The fact that the $f_n$ separate points means exactly that $F$ is injective (1-1).
So $F: X \to F[X]$ is a continuous bijection between a compact space and a Hausdorff space (metric implies Hausdorff) and so $X$ is homeomorphic to $F[X]$ and the pulled-back metric of $F[X]\subseteq (\mathbb{R}^\omega, D)$ to $X$ is exactly $d(x,y)=D(F(x), F(y))$ and as $D$ is a metric for $F[X]$ and $F$ is a homeomorphism, $d$ (i.e. your metric on $X$) is a metric for $X$, as required.
E.g. $B_d(x,r) = F^{-1}[B_D(F(x),r)]$ so $d$-open balls are open and inverse images of a base under a homeomorphism form a base etc.
A: Here's another proof, for fun.
Fix $x\in X$. The function $d_x(y)=d(x,y)$ is continuous as the partial sums
$$\sum_{n=1}^N\frac{\min\{|f_n(x)-f_n(y)|, 1\}}{2^n}$$
converge uniformly to $d_x(y)$ and are each continuous.

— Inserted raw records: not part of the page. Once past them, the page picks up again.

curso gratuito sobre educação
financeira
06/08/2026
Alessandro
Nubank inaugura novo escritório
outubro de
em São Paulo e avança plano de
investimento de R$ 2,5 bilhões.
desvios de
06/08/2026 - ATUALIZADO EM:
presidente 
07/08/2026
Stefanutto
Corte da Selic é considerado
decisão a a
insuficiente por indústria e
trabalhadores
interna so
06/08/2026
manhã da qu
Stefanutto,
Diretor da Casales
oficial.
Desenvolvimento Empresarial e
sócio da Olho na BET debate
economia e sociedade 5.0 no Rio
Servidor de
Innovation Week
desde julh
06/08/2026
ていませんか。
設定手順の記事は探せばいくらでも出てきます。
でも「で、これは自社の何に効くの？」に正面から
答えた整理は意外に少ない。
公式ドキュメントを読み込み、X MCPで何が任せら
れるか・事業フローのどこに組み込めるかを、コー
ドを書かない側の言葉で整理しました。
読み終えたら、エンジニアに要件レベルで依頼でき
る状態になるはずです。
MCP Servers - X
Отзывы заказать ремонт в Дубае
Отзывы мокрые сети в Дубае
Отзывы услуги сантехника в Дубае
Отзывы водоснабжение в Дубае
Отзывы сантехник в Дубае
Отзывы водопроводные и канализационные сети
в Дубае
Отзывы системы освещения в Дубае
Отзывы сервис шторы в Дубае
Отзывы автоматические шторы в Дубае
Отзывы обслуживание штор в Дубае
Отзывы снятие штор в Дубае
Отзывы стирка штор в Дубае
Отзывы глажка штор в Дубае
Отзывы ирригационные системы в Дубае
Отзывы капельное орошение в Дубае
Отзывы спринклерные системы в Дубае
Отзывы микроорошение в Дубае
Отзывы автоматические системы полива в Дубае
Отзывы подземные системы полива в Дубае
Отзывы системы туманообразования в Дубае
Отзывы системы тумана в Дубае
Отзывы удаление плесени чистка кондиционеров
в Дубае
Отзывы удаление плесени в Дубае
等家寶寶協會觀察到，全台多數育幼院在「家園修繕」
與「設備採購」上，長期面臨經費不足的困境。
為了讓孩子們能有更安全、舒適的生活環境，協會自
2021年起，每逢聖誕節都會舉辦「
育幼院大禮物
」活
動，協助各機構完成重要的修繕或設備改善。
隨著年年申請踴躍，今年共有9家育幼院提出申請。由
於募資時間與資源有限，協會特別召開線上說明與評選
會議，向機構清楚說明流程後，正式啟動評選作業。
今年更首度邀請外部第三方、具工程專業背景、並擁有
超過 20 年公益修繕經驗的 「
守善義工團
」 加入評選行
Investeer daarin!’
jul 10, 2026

It follows that $\epsilon$-balls $B_\epsilon(x):=\{y\in X: d(x,y)<\epsilon \} $ are open, so all that remains to be shown is that each neighborhood $U$ of $x$ contains some $\epsilon$-ball about $x$. Suppose not, in which case $d_x(U^c)$ would contain some sequence $\alpha_n\to 0$. Consider then some sequence $\{x_n\}\subset U^c$ with $d_x(x_n)=\alpha_n$, and, noting $X$ is compact, reduce to a convergent subsequence with $x_n\to y$. Then, $d_x(y)=\lim_n d_x(x_n)=0$  so $x=y$ as $d$ is a metric. This implies $x_n$ is eventually in every neighborhood of $x$; in particular, eventually in $U$, a contradiction.